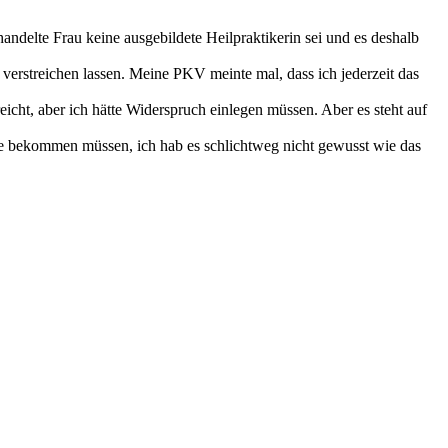
andelte Frau keine ausgebildete Heilpraktikerin sei und es deshalb
l verstreichen lassen. Meine PKV meinte mal, dass ich jederzeit das
reicht, aber ich hätte Widerspruch einlegen müssen. Aber es steht auf
hätte bekommen müssen, ich hab es schlichtweg nicht gewusst wie das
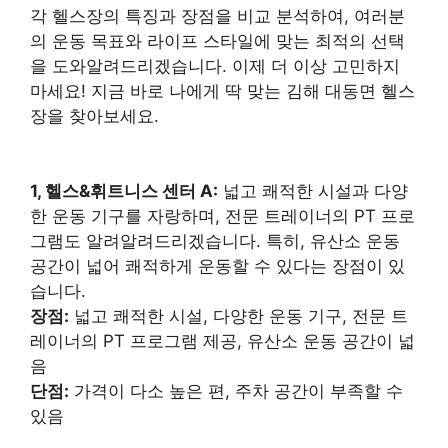
각 헬스장의 특징과 장점을 비교 분석하여, 여러분
의 운동 목표와 라이프 스타일에 맞는 최적의 선택
을 도와알려드리겠습니다. 이제 더 이상 고민하지
마세요! 지금 바로 나에게 딱 맞는 김해 대동면 헬스
장을 찾아보세요.
1, 헬스&휘트니스 센터 A:
넓고 쾌적한 시설과 다양
한 운동 기구를 자랑하며, 전문 트레이너의 PT 프로
그램도 알려알려드리겠습니다. 특히, 유산소 운동
공간이 넓어 쾌적하게 운동할 수 있다는 장점이 있
습니다.
장점:
넓고 쾌적한 시설, 다양한 운동 기구, 전문 트
레이너의 PT 프로그램 제공, 유산소 운동 공간이 넓
음
단점:
가격이 다소 높은 편, 주차 공간이 부족할 수
있음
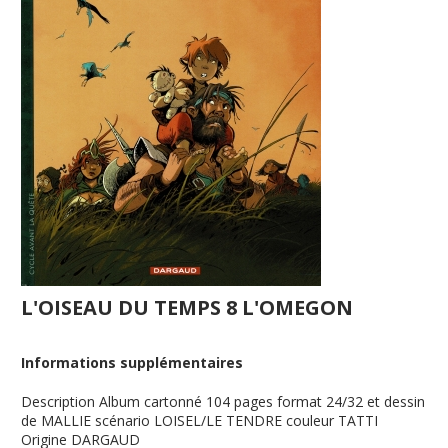
L'OISEAU DU TEMPS 8 L'OMEGON
Informations supplémentaires
Description
Album cartonné 104 pages format 24/32 et dessin
de MALLIE scénario LOISEL/LE TENDRE couleur TATTI
Origine
DARGAUD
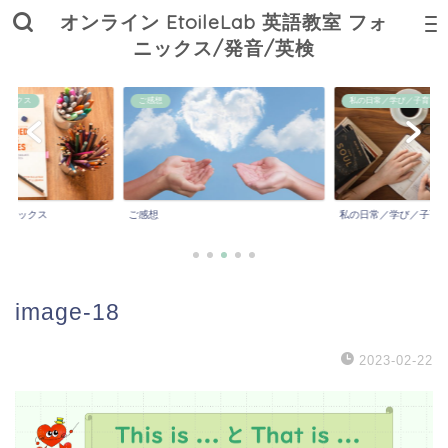
オンライン EtoileLab 英語教室 フォ
ニックス/発音/英検
ニックス
ご感想
私の日常／学び／子育て
ォニックス
ご感想
私の日常／学び／子育
image-18
2023-02-22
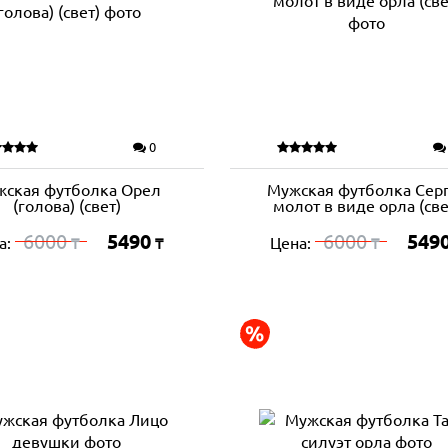
0
ская футболка Орел
Мужская футболка Сер
(голова) (свет)
молот в виде орла (све
6000
5490
6000
549
а:
Цена:
₸
₸
₸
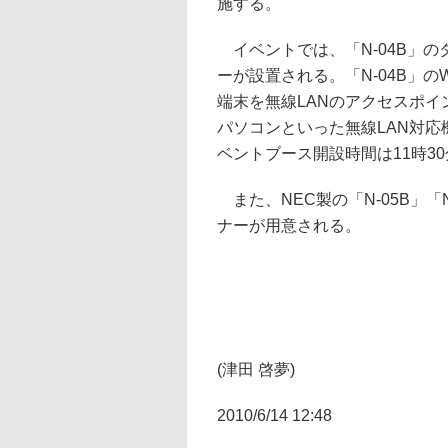
施する。
イベントでは、「N-04B」の
ーが設置される。「N-04B」のW
端末を無線LANのアクセスポイ
パソコンといった無線LAN対応
ベントブース開設時間は11時30
また、NEC製の「N-05B」「
ナーが用意される。
(津田 啓夢)
2010/6/14 12:48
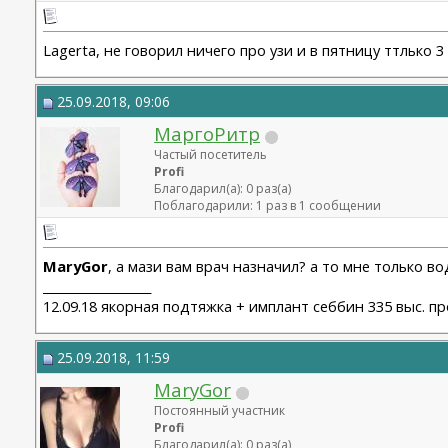
Lagerta, не говорил ничего про узи и в пятницу ттлько 
25.09.2018, 09:06
МаргоРитр
Частый посетитель
Profi
Благодарил(а): 0 раз(а)
Поблагодарили: 1 раз в 1 сообщении
MaryGor
, а мази вам врач назначил? а то мне только в
__________________
12.09.18 якорная подтяжка + имплант себбин 335 выс. пр
25.09.2018, 11:59
MaryGor
Постоянный участник
Profi
Благодарил(а): 0 раз(а)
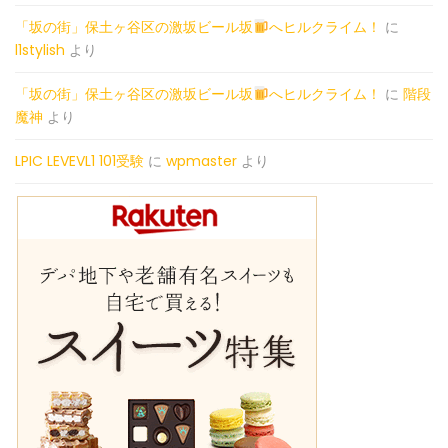
「坂の街」保土ヶ谷区の激坂ビール坂
へヒルクライム！
に
l1stylish
より
「坂の街」保土ヶ谷区の激坂ビール坂
へヒルクライム！
に
階段
魔神
より
LPIC LEVEVL1 101受験
に
wpmaster
より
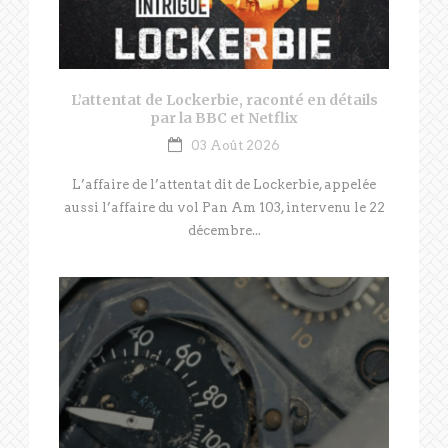
L’attentat de Lockerbie, raconté en détails
par la BBC et Netflix
03 Août 2026
L’affaire de l’attentat dit de Lockerbie, appelée
aussi l’affaire du vol Pan Am 103, intervenu le 22
décembre...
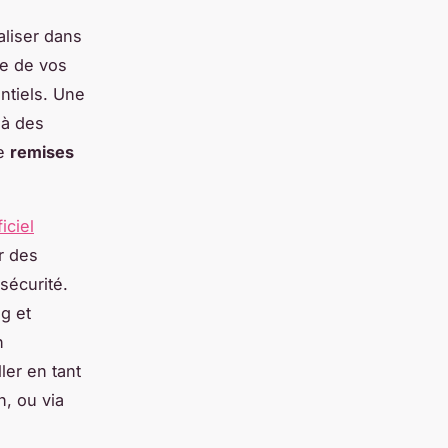
aliser dans
le de vos
ntiels. Une
 à des
de
remises
ficiel
r des
sécurité.
g et
n
ler en tant
n, ou via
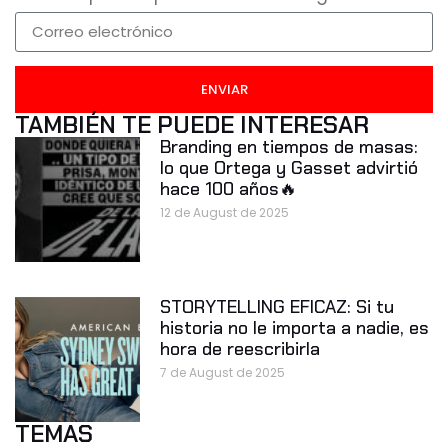
ENVIAR
TAMBIÉN TE PUEDE INTERESAR
Branding en tiempos de masas:
lo que Ortega y Gasset advirtió
hace 100 años🔥
12 de August de 2025
STORYTELLING EFICAZ: Si tu
historia no le importa a nadie, es
hora de reescribirla
7 de August de 2025
TEMAS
= = = =
Your task is to retype, exactly and only, the lines from the one with "STORYTELLING EFICAZ: Si tu" through the final line above.

Written response:
STORYTELLING EFICAZ: Si tu
historia no le importa a nadie, es
hora de reescribirla
7 de August de 2025
TEMAS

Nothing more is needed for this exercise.